» **Source text**:
——————————

VisArts Art Walk Features Art in the Westfield Montgomery Mall

It can be gaudy, kitschy and over-the-top, but can a shopping mall also be an art gallery? VisArts thinks so, and the Rockville-based 501 (c)(3) independent, non-profit organization has partnered with Westfield Montgomery to bring…

It can be gaudy, kitschy and over-the-top, but can a shopping mall also be an art gallery? VisArts thinks so, and the Rockville-based 501 (c)(3) independent, non-profit organization has partnered with Westfield Montgomery to bring exhibitions to mall shoppers, guests and art lovers on a quarterly basis. It’s the VisArts Art Walk, a rotating art exhibit now on view along the vacant walls of the mall in Bethesda.

“It’s kind of, to go away from just having empty storefronts,” said Rockville installation artist Liliane Blom. “A way of engaging people on a different level.”

A portrait of the artist, Liliane Blom.
[/media-credit] A portrait of the artist, Liliane Blom.

Blom, a classically trained painter and award-winning photographer, has perfected the art of engagement with her work: from kaleidoscope imagery to cherry blossoms to a roving robot, everything is colorful, unique and intriguing. And her contribution to the VisArts Art Walk is all those things and more, a huge mixed-media representation of a series she created called “Four Seasons,” which explores and compares the calendar’s seasons with the seasons in a woman’s life.

——————————

» **Dataset records**:
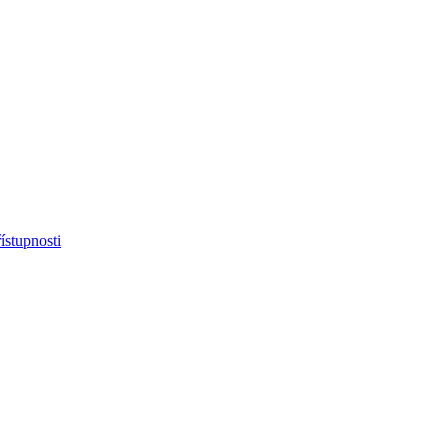
ístupnosti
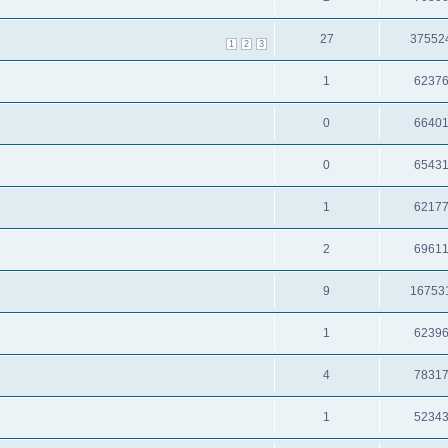
27
37552
1
2
3
1
6237
0
6640
0
6543
1
6217
2
6961
9
16753
1
6239
4
7831
1
5234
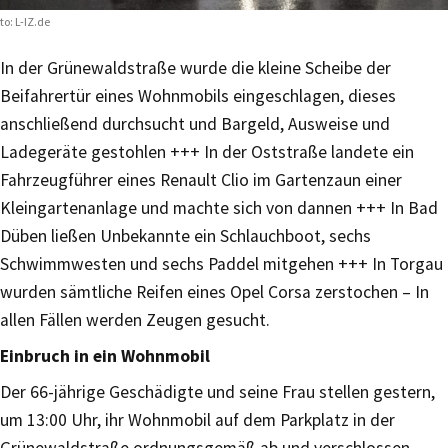
to: L-IZ.de
In der Grünewaldstraße wurde die kleine Scheibe der
Beifahrertür eines Wohnmobils eingeschlagen, dieses
anschließend durchsucht und Bargeld, Ausweise und
Ladegeräte gestohlen +++ In der Oststraße landete ein
Fahrzeugführer eines Renault Clio im Gartenzaun einer
Kleingartenanlage und machte sich von dannen +++ In Bad
Düben ließen Unbekannte ein Schlauchboot, sechs
Schwimmwesten und sechs Paddel mitgehen +++ In Torgau
wurden sämtliche Reifen eines Opel Corsa zerstochen – In
allen Fällen werden Zeugen gesucht.
Einbruch in ein Wohnmobil
Der 66-jährige Geschädigte und seine Frau stellen gestern,
um 13:00 Uhr, ihr Wohnmobil auf dem Parkplatz in der
Grünewaldstraße ordnungsgemäß ab und verschlossen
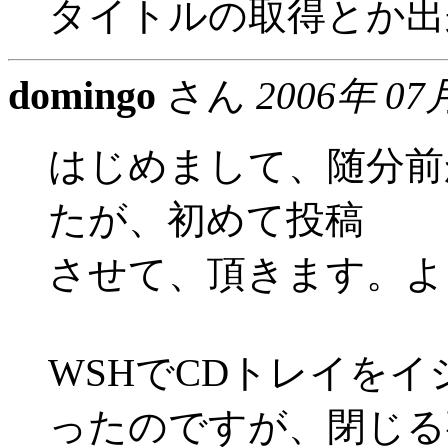
タイトルの取得とか出
domingo
さん
2006年 07
はじめまして、随分前
たが、初めて投稿
させて、頂きます。よ
WSHでCDトレイを
ったのですが、閉じる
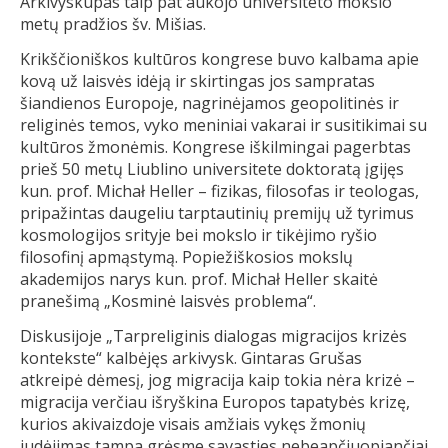
Arkivyskupas taip pat aukojo universiteto mokslo
metų pradžios šv. Mišias.
Krikščioniškos kultūros kongrese buvo kalbama apie
kovą už laisvės idėją ir skirtingas jos sampratas
šiandienos Europoje, nagrinėjamos geopolitinės ir
religinės temos, vyko meniniai vakarai ir susitikimai su
kultūros žmonėmis. Kongrese iškilmingai pagerbtas
prieš 50 metų Liublino universitete doktoratą įgijęs
kun. prof. Michał Heller – fizikas, filosofas ir teologas,
pripažintas daugeliu tarptautinių premijų už tyrimus
kosmologijos srityje bei mokslo ir tikėjimo ryšio
filosofinį apmąstymą. Popiežiškosios mokslų
akademijos narys kun. prof. Michał Heller skaitė
pranešimą „Kosminė laisvės problema“.
Diskusijoje „Tarpreliginis dialogas migracijos krizės
kontekste“ kalbėjęs arkivysk. Gintaras Grušas
atkreipė dėmesį, jog migracija kaip tokia nėra krizė –
migracija verčiau išryškina Europos tapatybės krizę,
kurios akivaizdoje visais amžiais vykęs žmonių
judėjimas tampa grėsme savasties nebeapčiuopiančiai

——————————

» **Aim of the task**: Write the next part of the article on the VisArts Art Walk at Westfield Montgomery mall, picking up after its last sentence. The data was taken from a different source than the article.

» **Written reply**:
“In each season, I have three ages,” she explained. “So, I have early winter, mid-winter and late winter. I sent in different mockups because I didn’t know exactly what they wanted.”

The choices can be seen on Blom’s website, www.lilianeblom.com, where the full series of 12 mixed-media photographs is shown, circular shaped and 30 inches, as she created them. At the mall, by the Cheesecake Factory on the first floor, four huge pieces from the series gaze out over passing shoppers. And while an artist like Blom isn’t someone you’d expect to see showing her work in a mall, it’s a venue that really makes sense.

“I like to bring my art to the public and have it seen,” she explained. “And I like big things — so the opportunity to make something huge, and for people to have something beautiful in their lives, I think it’s great.”

It’s something Blom has been working toward for a long time. She came to the United States at age 18, along with her father, a Norwegian journalist, and her mother, who was from France.

“I started with photography at Montgomery College, got an associate of arts degree,” she said. “Then I got a scholarship to George Washington University, where I did oil painting.”

Liliane Blom stands before her mural in the mall.
[/media-credit] Liliane Blom stands before her mural in the mall.

Blom started to fuse painting and photography early in her artistic career, but using a darkroom and hand coating pieces with silver in complete darkness led to frustrating inconsistencies.

“When digital imagery came out, it was something I gravitated to immediately,” she said. And photography has been an integral part of the career she has established and the art she creates, especially fulfilling when she can incorporate several genres into a big installation — Blom really likes to go big.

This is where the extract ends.